Érythropoïétine en tant qu’agent dopant : usage détourné
Certains sportifs (particulièrement les marathoniens et les cyclistes) cherchent à augmenter leur endurance et leurs performances en s’administrant ce type d’hormone. L’amélioration de la vitesse des cyclistes utilisant de l’EPO est parfois évaluée à environ 10 % …
Mais chez le sportif utilisant l’érythropoïétine certains effets secondaires peuvent survenir comme des infarctus du myocarde ou des embolies pulmonaires graves. Il peut être tentant d’utiliser des anticoagulants comme l’aspirine ou des héparines pour contrebalancer les effets négatifs dus à l’hyperviscosité liée à l’utilisation de l’EPO. Malheureusement il est connu depuis longtemps que l’anticoagulation et l’hyperviscosité sont des notions peu liées en clinique et que le seul résultat (négatif) obtenu par l’administration conjointe d’érythropoïétine et d’anticoagulants est l’amplification des accidents vasculaires hémorragiques, accidents fréquents chez les sportifs à la suite de traumatismes et de chocs.
L’administration d’érythropoïétine chez les sportifs peut être considérée comme une pratique dopante dont les supposés avantages sont difficiles à démontrer si ce n’est douteux. La consommation de ces produits expose à des accidents hypertensifs, des thromboses, des convulsions et parfois des hémorragies lorsqu’ils sont utilisés en association avec des anticoagulants. Le rapport bénéfice-risque est totalement dans ce cas "en faveur " du risque. Leur usage est donc à proscrire dans l’intérêt même de la santé des sportifs.
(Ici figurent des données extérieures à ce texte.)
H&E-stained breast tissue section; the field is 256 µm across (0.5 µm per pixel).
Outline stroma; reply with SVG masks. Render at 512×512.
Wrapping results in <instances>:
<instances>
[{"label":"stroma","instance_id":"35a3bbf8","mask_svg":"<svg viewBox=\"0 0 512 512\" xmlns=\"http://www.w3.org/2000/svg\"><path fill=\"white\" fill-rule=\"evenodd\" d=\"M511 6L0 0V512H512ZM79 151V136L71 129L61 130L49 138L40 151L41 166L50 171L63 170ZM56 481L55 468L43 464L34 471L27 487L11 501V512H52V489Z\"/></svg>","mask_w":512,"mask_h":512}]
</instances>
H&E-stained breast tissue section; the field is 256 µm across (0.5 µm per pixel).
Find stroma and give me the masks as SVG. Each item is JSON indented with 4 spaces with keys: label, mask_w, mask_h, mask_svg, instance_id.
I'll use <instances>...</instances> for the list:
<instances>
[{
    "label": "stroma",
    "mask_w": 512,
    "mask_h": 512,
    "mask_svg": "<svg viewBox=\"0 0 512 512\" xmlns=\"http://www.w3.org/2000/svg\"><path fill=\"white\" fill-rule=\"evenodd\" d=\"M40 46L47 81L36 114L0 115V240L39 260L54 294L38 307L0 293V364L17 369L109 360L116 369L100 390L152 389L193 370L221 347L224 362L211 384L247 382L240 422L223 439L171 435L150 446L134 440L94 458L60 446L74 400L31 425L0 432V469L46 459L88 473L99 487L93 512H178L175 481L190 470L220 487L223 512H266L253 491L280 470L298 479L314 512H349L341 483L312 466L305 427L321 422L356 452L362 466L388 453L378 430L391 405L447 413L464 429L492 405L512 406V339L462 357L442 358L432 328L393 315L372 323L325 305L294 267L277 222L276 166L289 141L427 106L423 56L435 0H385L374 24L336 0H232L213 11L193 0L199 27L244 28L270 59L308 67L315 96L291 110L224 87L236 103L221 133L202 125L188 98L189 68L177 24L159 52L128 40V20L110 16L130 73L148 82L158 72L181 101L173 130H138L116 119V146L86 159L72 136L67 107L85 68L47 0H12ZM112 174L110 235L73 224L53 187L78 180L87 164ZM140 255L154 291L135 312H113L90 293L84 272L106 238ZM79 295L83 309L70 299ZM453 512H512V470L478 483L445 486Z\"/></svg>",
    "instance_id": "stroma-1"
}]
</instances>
Posologie et mode d’administration (19)
Avant le début du traitement, s’assurer que l’hypertension est bien contrôlée, qu’il n’y a de déficit ni en fer ni en vitamine B12.
• Posologie chez l’adulte, voie intraveineuse (habituelle) :
- 100 à 150 unités par kilo et par semaine réparties en deux ou trois injections en cas d’injection intraveineuse lente ; injection une à cinq minutes en fin de dialyse, dans l’aiguille à fistule, suivie d’un rinçage par dix millilitres de sérum physiologique à 9 pour mille.
La concentration d’hémoglobine à atteindre est de 10 à 12 g/100 ml, soit une augmentation de 1 g/100 ml par mois.
- Débuter par cinquante unités par kilo trois fois par semaine.
- Au bout de quatre semaines, adapter la posologie en fonction des résultats : l’objectif est d’obtenir un taux d’hémoglobine compris entre 10 et 12 g/dl sans dépasser 12 g/dl.
- Pour un gain d’hémoglobine inférieur à 1 g/dl, la posologie sera augmentée de 25 unités par kilo et par injection.
- Pour un gain d’hémoglobine compris entre un et 2 g/dl, la posologie initiale sera conservée.
- Pour un gain d’hémoglobine supérieur à 2 g/dl, la posologie sera réduite de 25 unités par kilo et par injection.
- Une nouvelle augmentation ne pourra intervenir qu’après une autre période de quatre semaines.
- Toute modification de la posologie ne se fera que par pallier de 25 unités par kilo et par injection.

Traitement d’entretien
- La posologie se situe entre trente et cent unités par kilo et par semaine, réparties en deux ou trois injections. La surveillance devra porter sur la tension artérielle, l’hémostase, la kaliémie, l’urémie et la créatininémie prédialytique, ainsi que sur la ferritinémie.
• Posologie chez l’adulte, voie sous-cutanée :
- Utilisable d’emblée ou en relais de la voie intraveineuse. Permettrait la réduction des doses à 80 unités par kilo et par semaine. Bien tolérée, mis à part des douleurs modérées au point d’injection dans la moitié des cas.